Stephanie Ribet is a third-year graduate student in the Dravid Group, which investigates atomic and nanoscale phenomena in advanced materials.
Where are you originally from?
Where did you complete your undergraduate degree?
I graduated from Princeton in 2016, where I majored in chemistry and minored in materials science and engineering.
What year are you now?
I am beginning my third year in the materials science and engineering program.
When did you first become interested in engineering?
Between college and graduate school, I spent two years working as a chemist at Sakti3 on developing solid state batteries. It was rewarding to apply my chemistry background to a technology problem that I am passionate about. Working on exciting engineering challenges made it clear to me that I should apply to graduate programs in materials science and engineering.
How do you explain what you study to non-scientists?
I work on creating new materials for removing and recovering pollutants from water. My research focus is on understanding the basic scientific principles that contribute to the functionality of these emerging technologies.
You’re currently doing research into the problem of phosphate recovery. What drew you to that subject, and what do you hope to achieve?
It’s no secret that the Great Lakes Region suffers from a number of clean drinking water and water pollution issues, including hypereutrophication, the release of excess nutrients into natural bodies of water, creating large algae blooms. Living in the Midwest since 2016 has heightened my interest in these water problems, augmenting my excitement to focus on environmental remediation during my graduate degree.
The Dravid Group recently reported the Oleophilic, Hydrophobic, Magnetic (OHM) sponge, a novel nanocomposite material that can adsorb 20-35 times its weight in oil for many cycles. Using our OHM sponge as a platform technology, we aim to develop new strategies to remove phosphates from water before they contribute to algae blooms. Moreover, we want to not only remove nutrients but also recover them, which is important for phosphate, as it is a non-renewable natural resource of limited supply.
What has been a highlight of your time at Northwestern?
I am lucky to work with a group of incredibly smart, talented and fun colleagues in the Dravid Group and at the NUANCE Center. Spending time with these researchers in both a technical and a non-technical setting has been the highlight of my graduate experience.
What has been the most challenging aspect of your work or your time here?
I feel like I am facing a constantly evolving set of challenges in my PhD. Recently, the pandemic has introduced new hurdles, as I’ve tried to figure out how to continue my lab-based research in a remote or semi-remote manner. I am sure there will be many more challenges ahead, and I am grateful to have a strong community to help me along the way.
Can you tell me about your experiences either being mentored or mentoring others?
I have had a number of amazing mentors who have inspired me to stay in the field and taught me fundamental skills I need to succeed. As I strive to provide similar experiences for younger students, I have experienced first-hand just how challenging it is to guide and educate others.

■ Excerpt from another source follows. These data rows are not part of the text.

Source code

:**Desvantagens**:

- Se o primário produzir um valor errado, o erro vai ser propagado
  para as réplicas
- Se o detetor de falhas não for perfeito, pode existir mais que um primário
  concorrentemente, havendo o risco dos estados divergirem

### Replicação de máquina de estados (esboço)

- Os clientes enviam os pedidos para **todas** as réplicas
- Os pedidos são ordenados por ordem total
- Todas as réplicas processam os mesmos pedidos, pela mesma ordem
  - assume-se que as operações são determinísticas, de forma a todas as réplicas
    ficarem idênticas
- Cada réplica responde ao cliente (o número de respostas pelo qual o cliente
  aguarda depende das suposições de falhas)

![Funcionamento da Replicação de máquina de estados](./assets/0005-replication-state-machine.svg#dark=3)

I am a Science Club mentor, where I go weekly to the MetaMedia center at the YMCA to work on experiments with middle school students in the area. I’ve learned some helpful techniques at Science Club; for example, keeping my gloves off while mentoring removes temptation to step in and help students, allowing them the space they need to solve problems themselves.
What are your hobbies outside of the lab?
When I am not in lab, you can find me on an “essential” trip to a local coffee shop or running along the lakefront. I am enjoying the NBA bubble restart, despite the absence of my hometown superstar, Steph Curry.